Trump could also get indicted. Serious question: Do GOP rules preclude someone from running for office if under indictment or incarcerated? Part of the reason he has announced is because he thinks it will shield him from the investigations he’s facing. He’ll denounce any attempt to bring him to justice as political persecution, and his followers will eat it up. It would probably rally the GOP establishment, such as it is, to the Trump banner.

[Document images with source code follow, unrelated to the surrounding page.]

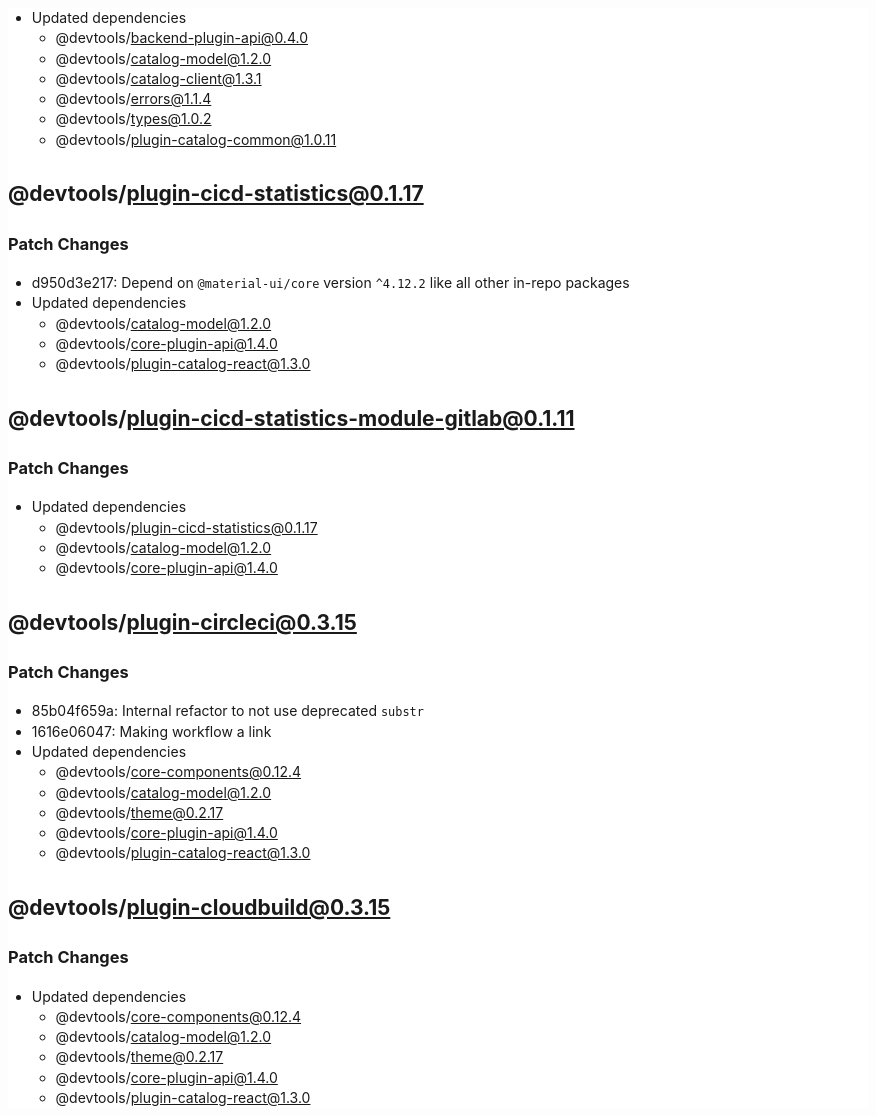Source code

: - Updated dependencies
  - @devtools/backend-plugin-api@0.4.0
  - @devtools/catalog-model@1.2.0
  - @devtools/catalog-client@1.3.1
  - @devtools/errors@1.1.4
  - @devtools/types@1.0.2
  - @devtools/plugin-catalog-common@1.0.11

## @devtools/plugin-cicd-statistics@0.1.17

### Patch Changes

- d950d3e217: Depend on `@material-ui/core` version `^4.12.2` like all other in-repo packages
- Updated dependencies
  - @devtools/catalog-model@1.2.0
  - @devtools/core-plugin-api@1.4.0
  - @devtools/plugin-catalog-react@1.3.0

## @devtools/plugin-cicd-statistics-module-gitlab@0.1.11

### Patch Changes

- Updated dependencies
  - @devtools/plugin-cicd-statistics@0.1.17
  - @devtools/catalog-model@1.2.0
  - @devtools/core-plugin-api@1.4.0

## @devtools/plugin-circleci@0.3.15

### Patch Changes

- 85b04f659a: Internal refactor to not use deprecated `substr`
- 1616e06047: Making workflow a link
- Updated dependencies
  - @devtools/core-components@0.12.4
  - @devtools/catalog-model@1.2.0
  - @devtools/theme@0.2.17
  - @devtools/core-plugin-api@1.4.0
  - @devtools/plugin-catalog-react@1.3.0

## @devtools/plugin-cloudbuild@0.3.15

### Patch Changes

- Updated dependencies
  - @devtools/core-components@0.12.4
  - @devtools/catalog-model@1.2.0
  - @devtools/theme@0.2.17
  - @devtools/core-plugin-api@1.4.0
  - @devtools/plugin-catalog-react@1.3.0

And who knows? Perhaps Trump will fail thanks to the intervention of some deus ex machina. This is the “underpants gnomes” scenario: Step one: Trump announces; step two: ???; step three: Trump drops out. Maybe his health will force him to leave both the race and the stage. Maybe he’ll have a complete change in personality. Maybe you shouldn’t bet on either outcome. One theory that has endured these many years is that they (whoever they are) will make him an offer he can’t refuse—perhaps an escape from prosecution in exchange for a quiet exit. But what could anyone offer him that he couldn’t achieve himself once back in the Oval Office?

But if there’s one constant, it’s the lack of a good scenario for the GOP. Win, lose, or draw, the party is going to need a substantial amount of time to unwind itself from the Faustian bargain it made in 2015—and there’s every reason to suspect that this is a concern it’ll endeavor to avoid rather than confront. Trump is a parasite so enmeshed with its host that it can neither be safely removed nor left intact. He is a human political suicide pact from which the Republican Party cannot presently escape.